= Elizabeth Patterson (artist) =

American Photorealist artist (born 1954)

Elizabeth Patterson (born 1954) is an American Photorealist artist whose color pencil drawings portray intricate and abstracted landscapes, often emphasizing the subjective quality that water brings to a composition.

==Background==
Originally from Pennsylvania, Elizabeth Patterson went on to earn a Bachelor of Fine Arts at Minneapolis College of Art and Design and relocated to the Los Angeles area in 1979. She worked in a variety of mediums and styles with a penchant for graphite and color pencil rendering. Patterson earned recognition from an early age, but her success as an emerging artist came to a halt in 1984 due to a severe injury that resulted in the complete loss of use of her drawing hand. The injury necessitated two years of intensive therapy treatment, and left Patterson uncertain that she would ever draw again. Consequently, she put her artistic pursuits aside and embarked on a different career path.

==Rediscovering art==
Patterson traveled to Hawaii in 1986 where she explored the undersea world. Little did she know, the visual impressions of this trip were committed to memory and would resurface many years later to inspire her color pencil drawings. Thirteen years later, her partner insisted that she return to her art career, and she was surprised to learn that her gift for drawing was still present despite her injury. The result was a series of aquatic drawings that catapulted the artist back into the world of creativity.

==Present==
"Patterson's unique expression of Photorealism is both incredibly realistic and simultaneously dreamlike, wavering between abstraction and hyperrealism."

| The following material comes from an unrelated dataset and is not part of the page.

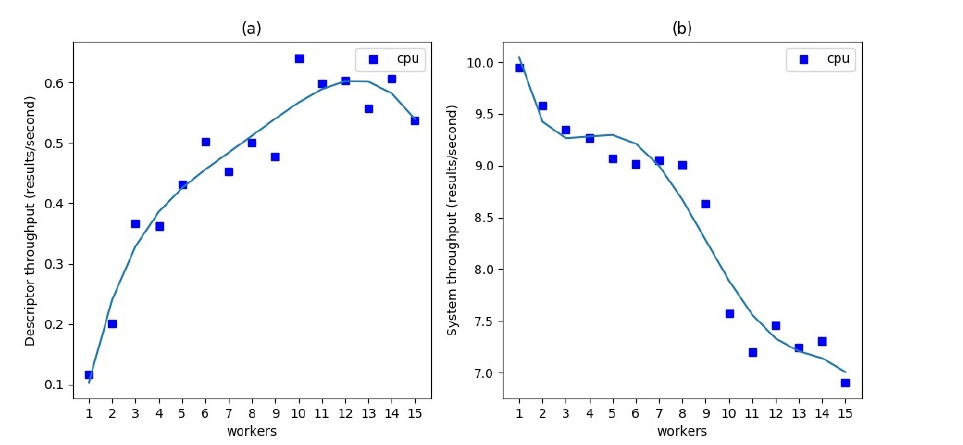
Figure 7. Scalability of a single Descriptor chain increasing the number of workers in CPU mode. ( a ) Descriptor throughput. It indicates the number of feature updates per second. ( b ) System throughput. It indicates the number of output messages per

She spoke about her art and process in an interview by Galerie Louis Carré.

Patterson's 2010 exhibition at Louis Stern Fine Arts earned her a glowing review by Los Angeles Times critic, David Pagel

Elizabeth Patterson is represented by CK Contemporary and Thomas Paul Fine Art.

==Exhibitions==
- 2001 Colored Pencil Society of America – 9th International Juried Exhibition, San Francisco, CA
- 2002 Colored Pencil Society of America – 10th International Juried Exhibition, Ft. Worth, TX
- 2003 Colored Pencil Society of America – 11th International Juried Exhibition, Brea, CA
- 2004 Color Pencil Society of America – 12th International Juried Exhibition, Memphis, TN
- 2005 Colored Pencil Society of America – Explore This! 3, La Jolla Ca.
- 2006 Colored Pencil Society of America – 14th Juried Exhibition, Albuquerque, NM.
- 2006 CPSA Signature Showcase, Cornell Museum of Art and History, Del Ray Beach, FL.
- 2006 The Human Element, Dunedin Creative Arts Center, Dunedin, FL.
- 2007 California Open Exhibition, TAG Gallery, Santa Monica, CA
- 2007 Colored Pencil Society of America - 15th International Juried
- 2008 In the Eye of the Beholder: Contemporary Drawings, Louis Stern Fine Arts, West Hollywood, CA
- 2008 Colored Pencil Society of America - 16th International Juried Exhibition, Seattle, WA
- 2009 Colored Pencil Society of America - 17th International Juried Exhibition, Atlanta, GA
- 2009 Colored Pencil Society of America — Explore This! 5, Online Exhibition
- 2010 Colored Pencil Society of America - 18th International Juried Exhibition, Loa Gatos, CA
- 2010 Chasing the Rain — Drawings by Elizabeth Patterson, Louis Stern Fine Arts, West Hollywood, CA
- 2010 Los Angeles Art Show, presented by the Fine Art Dealers Association, Louis Stern Fine Arts, Los Angeles, CA
- 2011 Splash, Carnegie Art Museum, Oxnard CA
- 2011 Houston Fine Art Fair, Louis Stern Fine Arts, Houston, TX
- 2011 Art Aspen, Louis Stern Fine Arts, Aspen Colorado
- 2011 Los Angeles Art Show, presented by the Fine Art Dealers Association, Louis Stern Fine Arts, Los Angeles, CA
- 2011 Influential Element: Depictions of Water, Long Beach Museum of Art, Long Beach, CA
- 2012 Elizabeth Patterson: Imagining the Rain, Galerie Louis Carré, Paris, France
- 2013 The National Weather Center Biennale Exhibition, National Weather Center, Norman, OK.
- 2014 Photorealism: The Everyday Illuminated, Jonathan Novak Contemporary Art, Los Angeles, California
- 2015 Important Works on Paper, Jonathan Novak Contemporary Art
- 2016 Elizabeth Patterson: The Abstraction of Reality, Galerie Louis Carré, Paris, France.
- 2016 Elizabeth Patterson: Paris and Other Places, Louis Stern Fine Arts, Los Angeles, CA
- 2017 The National Weather Center Biennale Exhibition, National Weather Center, Norman, OK.
- 2017 Summer Group Show, Thomas Paul Fine Art, West Hollywood, CA.